*TASK DETAILS*. Beginning with the line that contains "scroll(939, 391, down, 5)", output each line below exactly through the last one, both included, and nothing else.

*DATASET EXCERPT*.
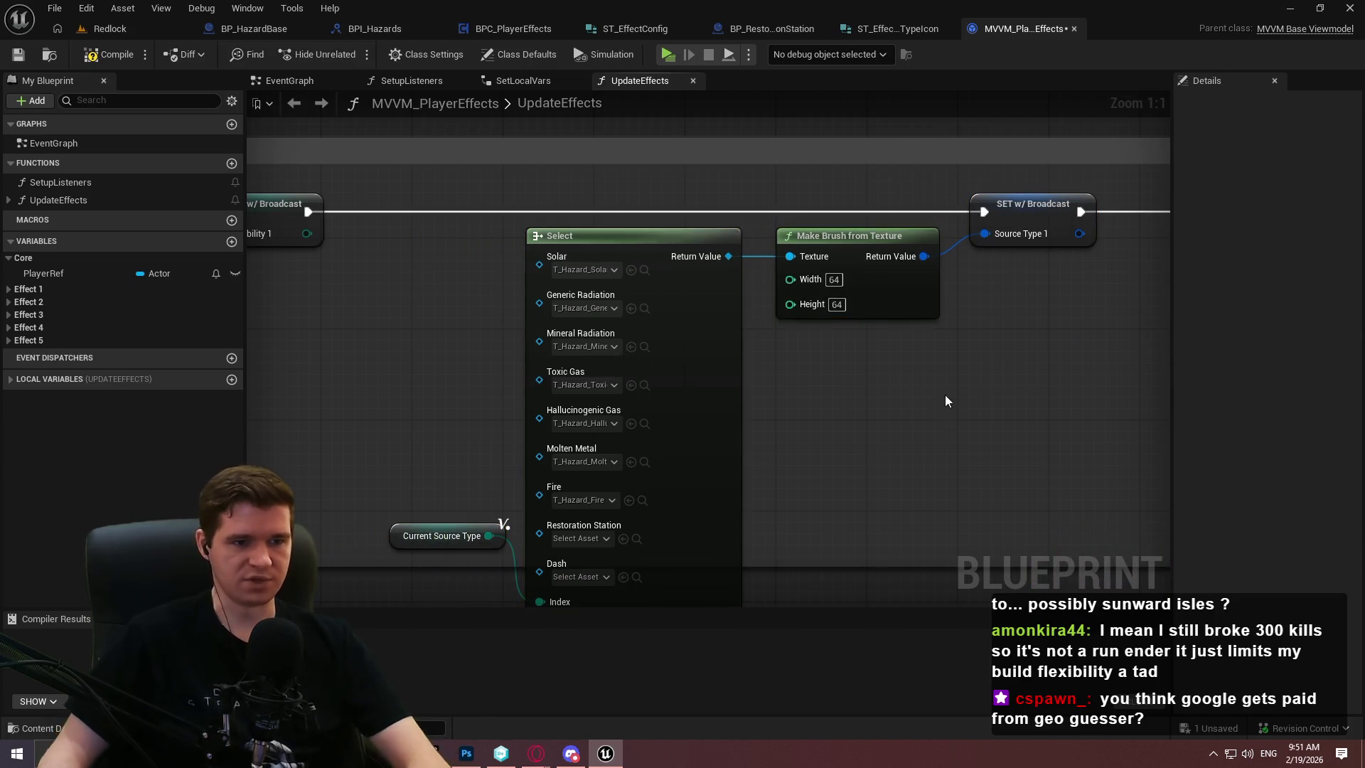
Line up Effect 3's Current Source Type and Player Ref getters beside Get Icon
scroll(939, 391, down, 5)
scroll(697, 429, up, 3)
scroll(671, 479, up, 2)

*YOUR SOLUTION*.
scroll(939, 391, down, 5)
scroll(697, 429, up, 3)
scroll(671, 479, up, 2)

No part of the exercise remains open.